**Passage to read**

I have recently been helping a friend build a large OO Scale layout and one of the questions I’m regularly asked is ‘How do I make a robust and reliable DCC Bus?’ In this post I’ll share with you what I’ve done for him.
For those wondering why we need a DCC Bus or what is a DCC Bus, I will explain. Traditionally model railroads have been powered using DC controllers and control panels with switches to turn sections on and off. The advantage of this is the wire going to each section need only be capable of powering the train in operation. Often telephone exchange wire or simple hook-up wire is used as it is cheap and can handle the low current draw over long distances. However with DCC all of the track is powered at the same time and the more trains you run, the higher the current draw through the wire. Electricity always takes the path of least resistance and this could mean all the power for the layout could end up going down one wire. If a small wire is used this can lead to loss of power or in worst cases, melted wires, which could lead to fire.
There are several ways to resolve this. One option is to solder all the rails together and feed them close to the DCC controller but this leads to problems with expansion and contraction in different times of year. This is not possible with modular layouts and sometimes it’s simply not possible as you need to add breaks at turnouts to prevent shorts.
Another option is to simply use big wires everywhere. However this is very cumbersome, expensive and bulky. Soldering big wires also takes more heat so when it comes to connecting them to the track there’s a bigger risk of meting the plastic ties.
The best option is to have a DCC Bus which consists of a pair of big wires that run around your layout under the base board. Then use small hook-up wire as ‘droppers’ running from the track to the DCC bus. It’s also recommended to have droppers for every section of track; that way you’re not relying on rail joiners to transfer current.

**Extracted information**
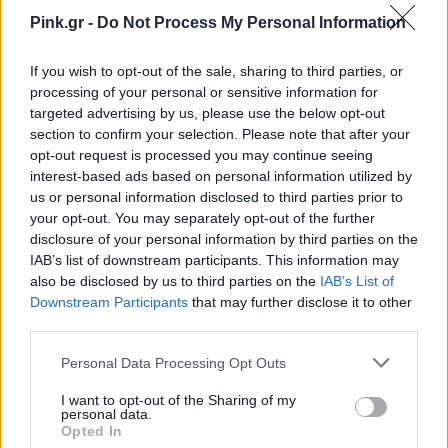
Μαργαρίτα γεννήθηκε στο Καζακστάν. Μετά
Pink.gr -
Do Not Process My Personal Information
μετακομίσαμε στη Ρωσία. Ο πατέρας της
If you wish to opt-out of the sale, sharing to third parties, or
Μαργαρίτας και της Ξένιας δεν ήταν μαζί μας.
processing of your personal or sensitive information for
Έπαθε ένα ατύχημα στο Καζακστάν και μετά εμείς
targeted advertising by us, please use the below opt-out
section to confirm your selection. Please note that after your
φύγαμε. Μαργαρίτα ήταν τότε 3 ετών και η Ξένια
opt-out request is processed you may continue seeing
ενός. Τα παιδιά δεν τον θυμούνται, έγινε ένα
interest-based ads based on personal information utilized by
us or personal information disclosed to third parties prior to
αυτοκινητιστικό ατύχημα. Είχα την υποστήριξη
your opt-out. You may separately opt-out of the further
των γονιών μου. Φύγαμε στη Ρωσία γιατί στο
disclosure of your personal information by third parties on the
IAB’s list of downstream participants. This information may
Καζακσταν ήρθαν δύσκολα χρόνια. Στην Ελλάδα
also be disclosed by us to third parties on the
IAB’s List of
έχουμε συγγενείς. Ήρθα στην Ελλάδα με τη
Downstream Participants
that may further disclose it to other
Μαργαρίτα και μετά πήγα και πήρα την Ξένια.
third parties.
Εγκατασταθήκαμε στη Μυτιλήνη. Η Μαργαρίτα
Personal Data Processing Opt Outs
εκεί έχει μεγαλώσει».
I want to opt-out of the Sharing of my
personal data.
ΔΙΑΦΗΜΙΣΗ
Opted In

...

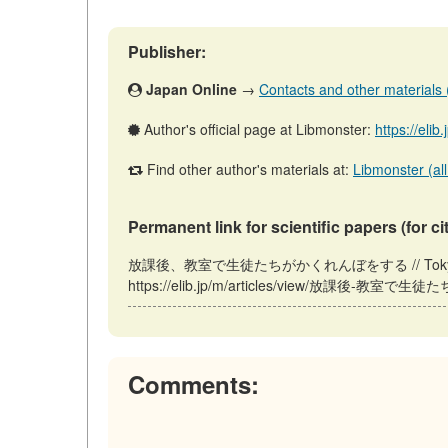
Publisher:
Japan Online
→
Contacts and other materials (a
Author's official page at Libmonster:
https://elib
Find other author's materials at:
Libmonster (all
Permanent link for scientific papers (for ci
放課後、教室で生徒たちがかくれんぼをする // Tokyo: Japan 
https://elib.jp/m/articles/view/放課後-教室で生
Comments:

---

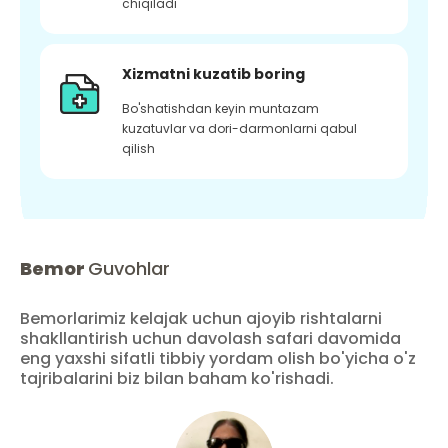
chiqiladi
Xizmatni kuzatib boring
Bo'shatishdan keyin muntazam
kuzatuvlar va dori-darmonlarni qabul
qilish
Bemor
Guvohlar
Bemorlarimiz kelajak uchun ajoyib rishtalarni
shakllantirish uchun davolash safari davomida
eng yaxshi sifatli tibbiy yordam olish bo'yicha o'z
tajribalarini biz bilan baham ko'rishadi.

**Problem requirements**
Can you reproduce the whole DCC Bus text word for word? Rely only on the DCC Bus text to respond.

**Expected answer**
I have recently been helping a friend build a large OO Scale layout and one of the questions I’m regularly asked is ‘How do I make a robust and reliable DCC Bus?’ In this post I’ll share with you what I’ve done for him.
For those wondering why we need a DCC Bus or what is a DCC Bus, I will explain. Traditionally model railroads have been powered using DC controllers and control panels with switches to turn sections on and off. The advantage of this is the wire going to each section need only be capable of powering the train in operation. Often telephone exchange wire or simple hook-up wire is used as it is cheap and can handle the low current draw over long distances. However with DCC all of the track is powered at the same time and the more trains you run, the higher the current draw through the wire. Electricity always takes the path of least resistance and this could mean all the power for the layout could end up going down one wire. If a small wire is used this can lead to loss of power or in worst cases, melted wires, which could lead to fire.
There are several ways to resolve this. One option is to solder all the rails together and feed them close to the DCC controller but this leads to problems with expansion and contraction in different times of year. This is not possible with modular layouts and sometimes it’s simply not possible as you need to add breaks at turnouts to prevent shorts.
Another option is to simply use big wires everywhere. However this is very cumbersome, expensive and bulky. Soldering big wires also takes more heat so when it comes to connecting them to the track there’s a bigger risk of meting the plastic ties.
The best option is to have a DCC Bus which consists of a pair of big wires that run around your layout under the base board. Then use small hook-up wire as ‘droppers’ running from the track to the DCC bus. It’s also recommended to have droppers for every section of track; that way you’re not relying on rail joiners to transfer current.